What you will do: Each entry below is to be restated word for word, with no pictures carried over.

Supplied material:

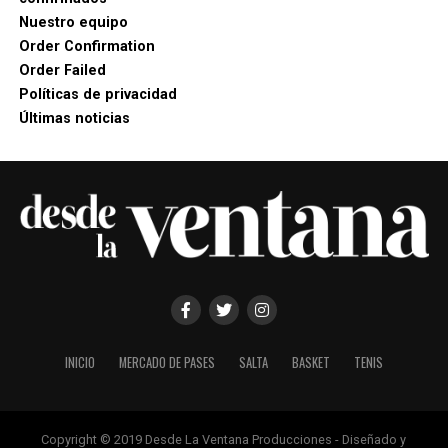
Nuestro equipo
Order Confirmation
Order Failed
Políticas de privacidad
Últimas noticias
INICIO
MERCADO DE PASES
SALTA
BASKET
TENIS
Copyright © 2019 Desde La Ventana Producciones - Diseñado y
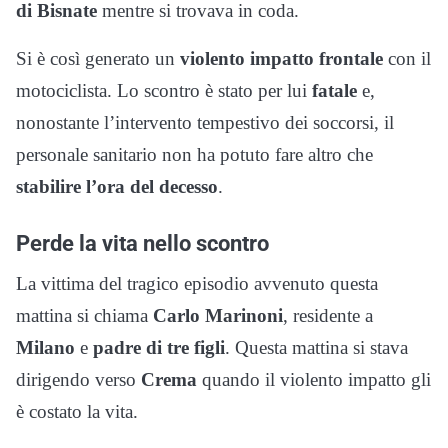
di Bisnate
mentre si trovava in coda.
Si è così generato un
violento impatto frontale
con il
motociclista. Lo scontro è stato per lui
fatale
e,
nonostante l’intervento tempestivo dei soccorsi, il
personale sanitario non ha potuto fare altro che
stabilire l’ora del decesso
.
Perde la vita nello scontro
La vittima del tragico episodio avvenuto questa
mattina si chiama
Carlo Marinoni
, residente a
Milano
e
padre di tre figli
. Questa mattina si stava
dirigendo verso
Crema
quando il violento impatto gli
è costato la vita.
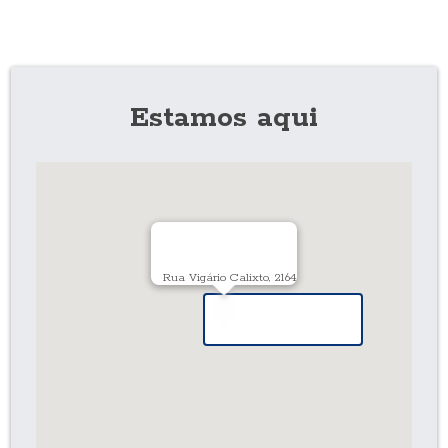
Estamos aqui
Rua Vigário Calixto, 2164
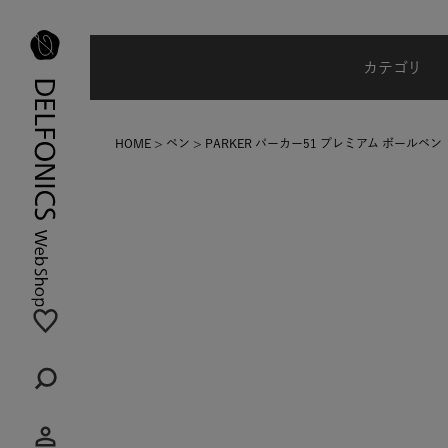
夏季休業のご案内
カテゴリ
HOME
ペン
PARKER パーカー51 プレミアム ボールペン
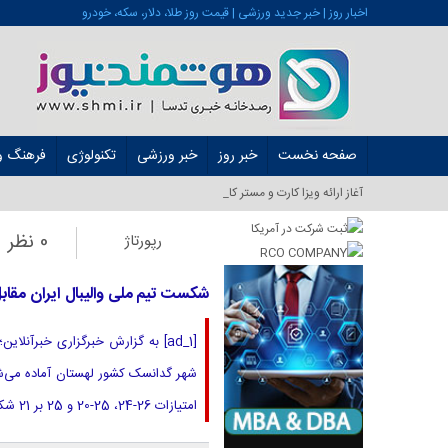
اخبار روز | خبر جدید ورزشی | قیمت روز طلا، دلار، سکه، خودرو
صفحه نخست
خبر روز
خبر ورزشی
تکنولوژی
فرهنگ و 
آغاز ارائه ویزا کارت و مستر کارت در ایران از ش_
0 نظر
رپورتاژ
شکست تیم ملی والیبال ایران مقابل
امتیازات 26-24، 25-20 و 25 بر 21 شکست خورد. جواد کریمی، عرشیا به‌نژاد،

Exercise answer:
Nuestro equipo
Order Confirmation
Order Failed
Políticas de privacidad
Últimas noticias
INICIO
MERCADO DE PASES
SALTA
BASKET
TENIS
Copyright © 2019 Desde La Ventana Producciones - Diseñado y
di Bisnate
mentre si trovava in coda.
Si è così generato un
violento impatto frontale
con il
motociclista. Lo scontro è stato per lui
fatale
e,
nonostante l’intervento tempestivo dei soccorsi, il
personale sanitario non ha potuto fare altro che
stabilire l’ora del decesso
.
Perde la vita nello scontro
La vittima del tragico episodio avvenuto questa
mattina si chiama
Carlo Marinoni
, residente a
Milano
e
padre di tre figli
. Questa mattina si stava
dirigendo verso
Crema
quando il violento impatto gli
è costato la vita.
Estamos aqui
Rua Vigário Calixto, 2164
夏季休業のご案内
カテゴリ
HOME
ペン
PARKER パーカー51 プレミアム ボールペン
اخبار روز | خبر جدید ورزشی | قیمت روز طلا، دلار، سکه، خودرو
صفحه نخست
خبر روز
خبر ورزشی
تکنولوژی
فرهنگ و 
آغاز ارائه ویزا کارت و مستر کارت در ایران از ش_
0 نظر
رپورتاژ
شکست تیم ملی والیبال ایران مقابل
امتیازات 26-24، 25-20 و 25 بر 21 شکست خورد. جواد کریمی، عرشیا به‌نژاد،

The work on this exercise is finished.